Hati menjadi lapang. Fokus bergeser. Bukan lagi tentang “apa yang belum aku punya,” tapi “bekal apa yang sudah aku siapkan?” Kita menikmati prosesnya. Menikmati secangkir kopi di warung pinggir jalan, bersyukur atas nikmatnya, tapi mata kita tetap tertuju pada peta menuju kampung akhirat. Kita tahu, seberat apa pun perjalanan ini, di ujung sana ada surga yang menanti. Jika kita beriman dan beramal saleh, tentu saja. Janji Allah itu pasti.

“Barangsiapa yang mengerjakan amal saleh, baik laki-laki maupun perempuan dalam keadaan beriman, maka sesungguhnya akan Kami berikan kepadanya kehidupan yang baik…” (QS. An-Nahl: 97)

Kehidupan yang baik itu adalah ketenangan. Di sini, saat ini juga.

Buahnya Kedua: Ketegaran (Tsabat)

Buah yang kedua adalah ketegaran. Tsabat. Kemampuan untuk berdiri kokoh saat badai kehilangan menerpa.

Ketika orang yang kita cintai meninggal, rasanya seperti dunia runtuh. Ketika harta yang kita kumpulkan puluhan tahun ludes dalam sekejap, rasanya seperti jantung diremas. Tapi seorang tukang parkir tidak akan menangis histeris saat mobil titipannya diambil pemilik. Seorang musafir tidak akan hancur saat harus meninggalkan kota singgah yang indah.

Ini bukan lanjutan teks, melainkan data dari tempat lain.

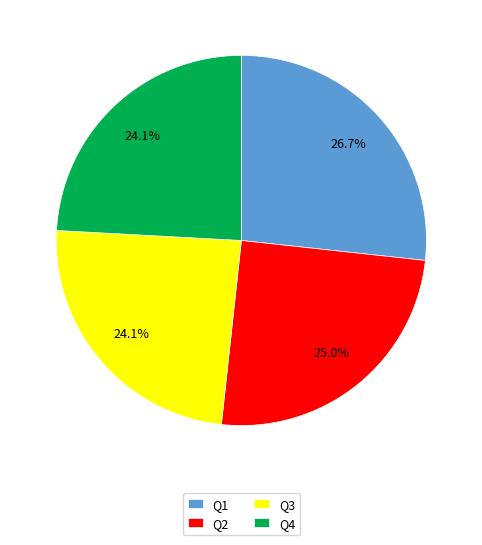

The Q2 slice represents 47% of the pie. True or false?

False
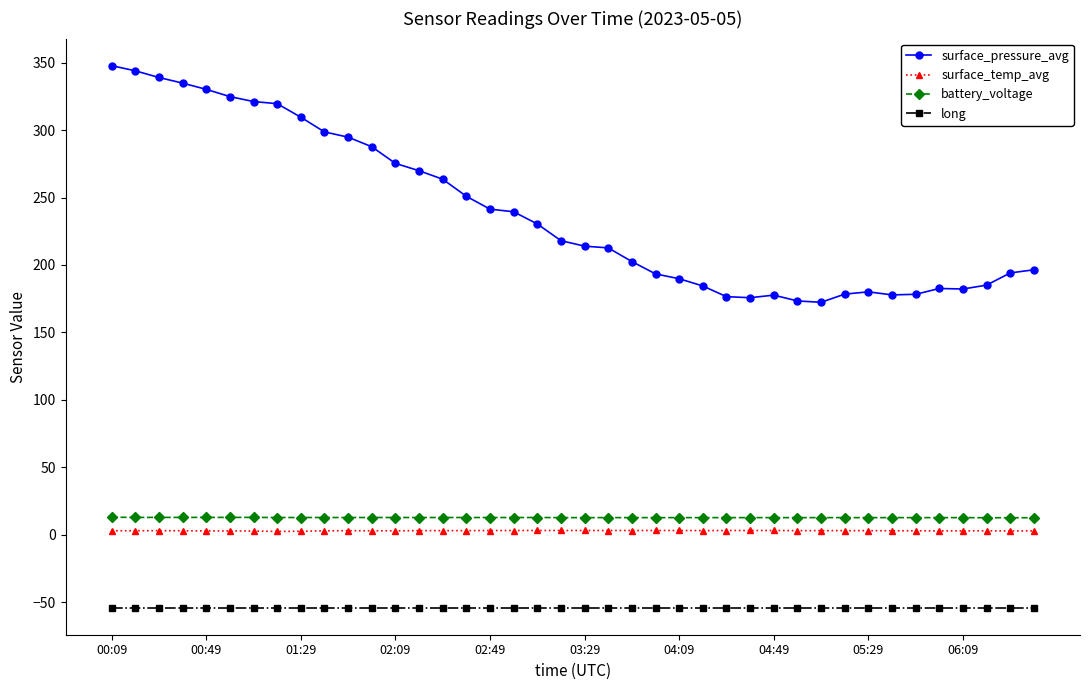

What is the minimum value for battery_voltage?

12.6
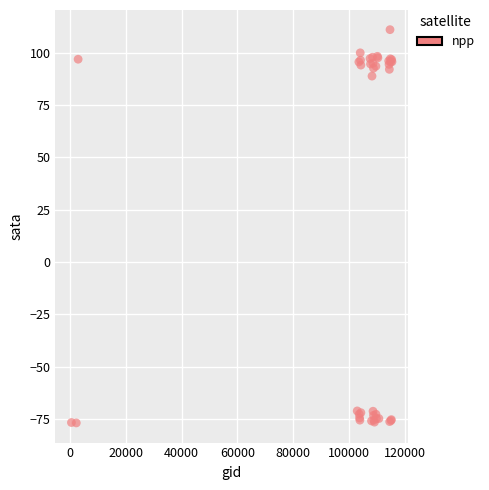

What Y value in the scatter plot is closest to 17?

88.7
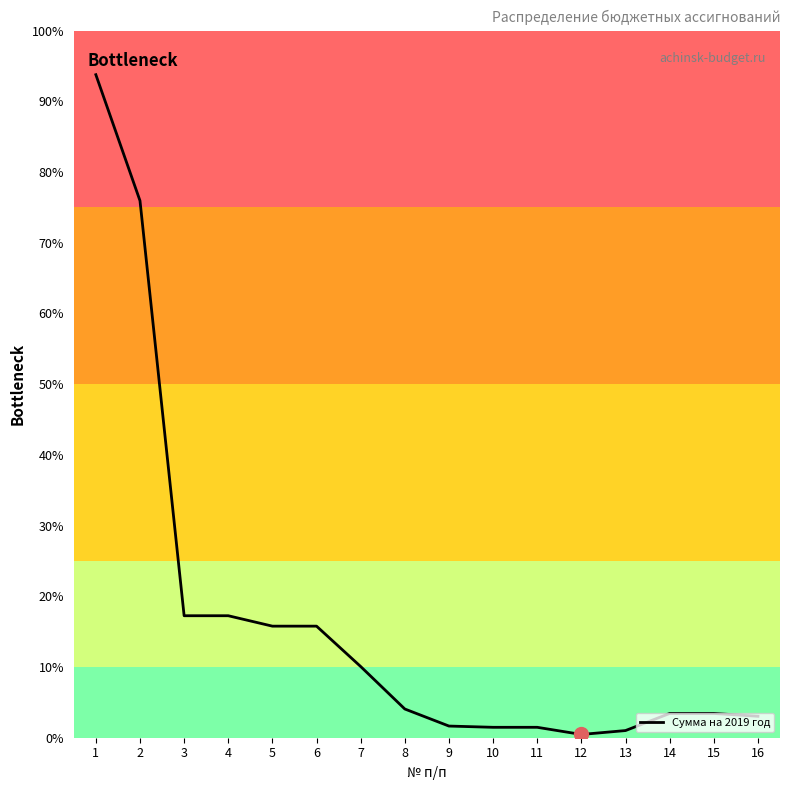

Which label corresponds to the smallest value in the chart?

12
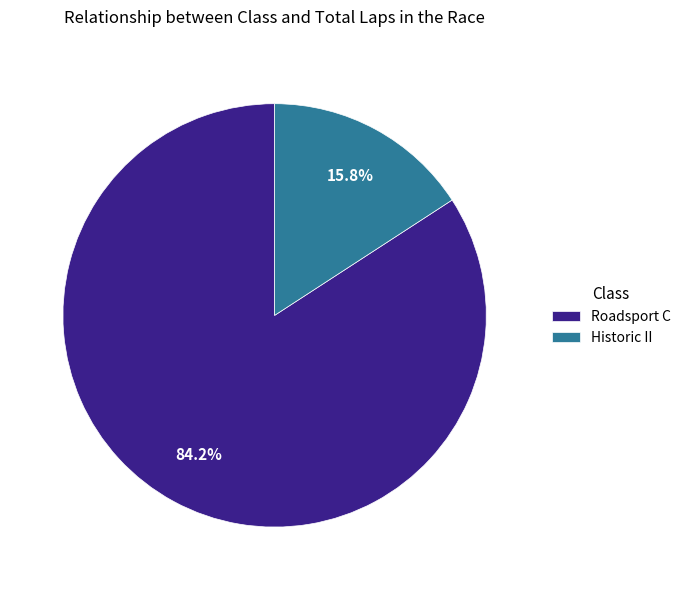

What percentage do Roadsport C and Historic II together represent?

100.0%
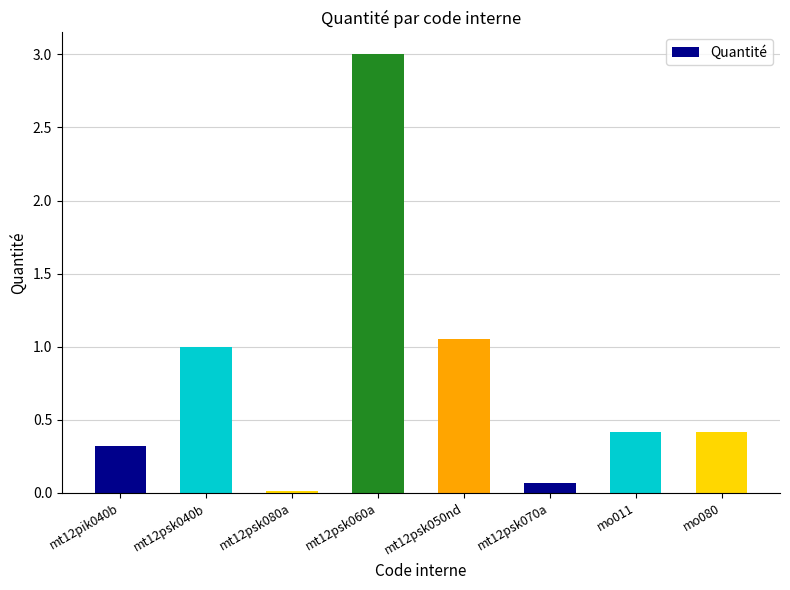

What is the difference between the maximum and minimum values?

3.0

Itulah ketegaran. Ia lahir dari keyakinan. Keyakinan bahwa semua yang hilang itu tidak benar-benar hilang. Mereka hanya kembali kepada Pemiliknya. Inna lillahi wa inna ilaihi raji’un. “Sesungguhnya kami milik Allah, dan kepada-Nya kami akan kembali.” Kalimat ini bukan sekadar ucapan duka, melainkan sebuah deklarasi falsafah hidup.

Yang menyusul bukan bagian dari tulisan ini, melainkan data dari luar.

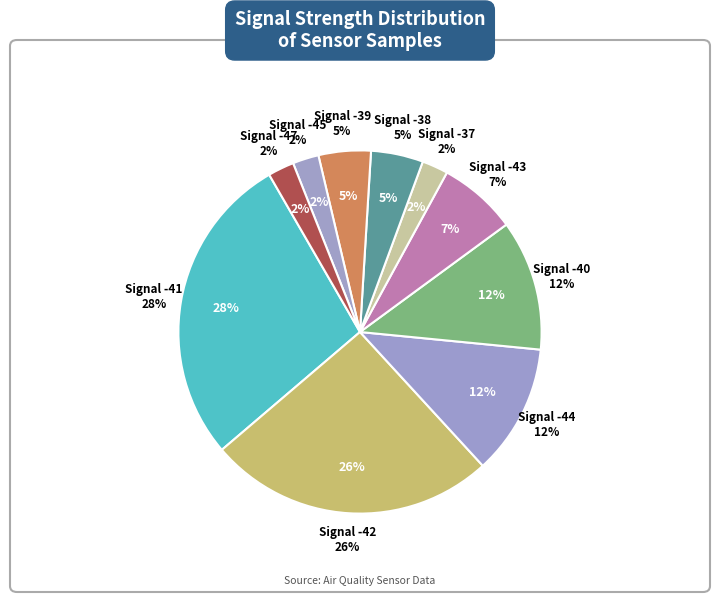

What percentage is the -42 slice, to the nearest percent?

26%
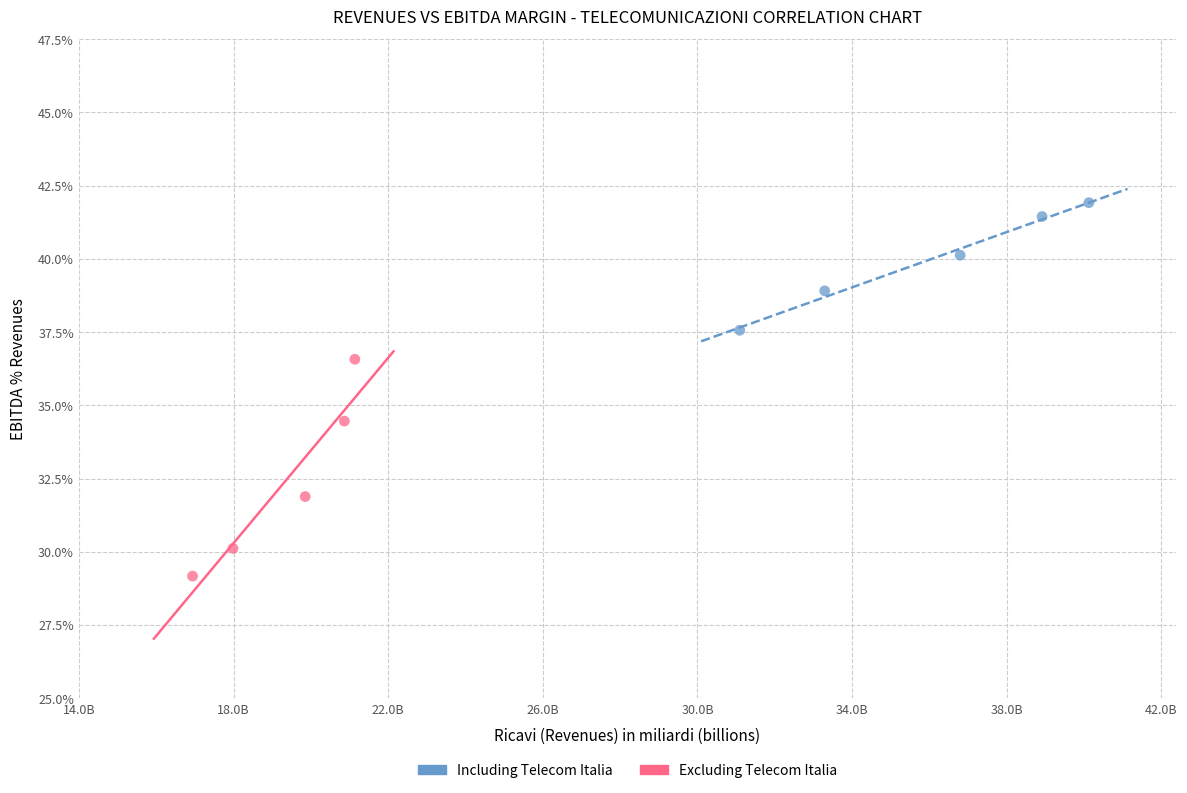

Which series contains the lowest Y value?

Excluding Telecom Italia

Dan ada janji yang lebih indah: janji reuni. Keluarga yang wafat dalam iman? Kita akan bertemu lagi dengan mereka di surga, dalam bentuk terbaik, tanpa perpisahan lagi. Harta yang kita infakkan? Itu bukan hilang, itu adalah investasi abadi yang bunganya akan kita nikmati di akhirat.

Kisah Ummu Sulaim adalah puncak dari falsafah ini. Abu Thalhah, suaminya, baru pulang dari perjalanan jauh. Beliau bertanya tentang putra mereka yang sedang sakit. Ummu Sulaim menjawab dengan tenang, “Dia lebih tenang dari sebelumnya.” Lalu dia melayani suaminya, menyiapkan makan malam, bahkan tidur bersamanya.

Setelah semuanya selesai, barulah dia bicara. “Wahai Abu Thalhah, bagaimana pendapatmu jika ada orang menitipkan sesuatu kepadamu, lalu suatu hari dia datang untuk mengambilnya kembali. Apakah kau boleh menolaknya?”

“Tentu tidak,” jawab Abu Thalhah.

Dengan suara yang sama tenangnya, Ummu Sulaim berkata, “Kalau begitu, ikhlaskanlah putramu. Karena Allah telah mengambil kembali titipan-Nya.”

Itu bukan sikap dingin tanpa perasaan. Itu adalah ketegaran yang lahir dari iman setinggi langit. Itulah buah dari pemahaman bahwa kita ini hanyalah tukang parkir.

Pulang dengan Tenang dan Tegar

Maka begitulah ceritanya. Tukang parkir dan pelancong. Dua peran yang harus kita mainkan serentak. Tukang parkir mengajarkan kita untuk melepaskan genggaman pada dunia. Pelancong mengajarkan kita untuk terus berjalan menuju akhirat.

Dengan keduanya, kita bertransformasi. Dari pemilik yang cemas menjadi penjaga amanah yang tenang. Dari penghuni yang sombong menjadi musafir yang rendah hati. Hidup tidak lagi menjadi ajang perlombaan menumpuk barang, melainkan sebuah seni mengelola titipan dan mengumpulkan bekal.

Agar kelak, saat panggilan pulang itu tiba, kita bisa menyerahkan semua kunci titipan ini dengan ringan. Kita bisa mengakhiri perjalanan ini dengan senyum. Kita kembali kepada Allah, Sang Pemilik Sejati, sebagai hamba yang tenang dan tegar.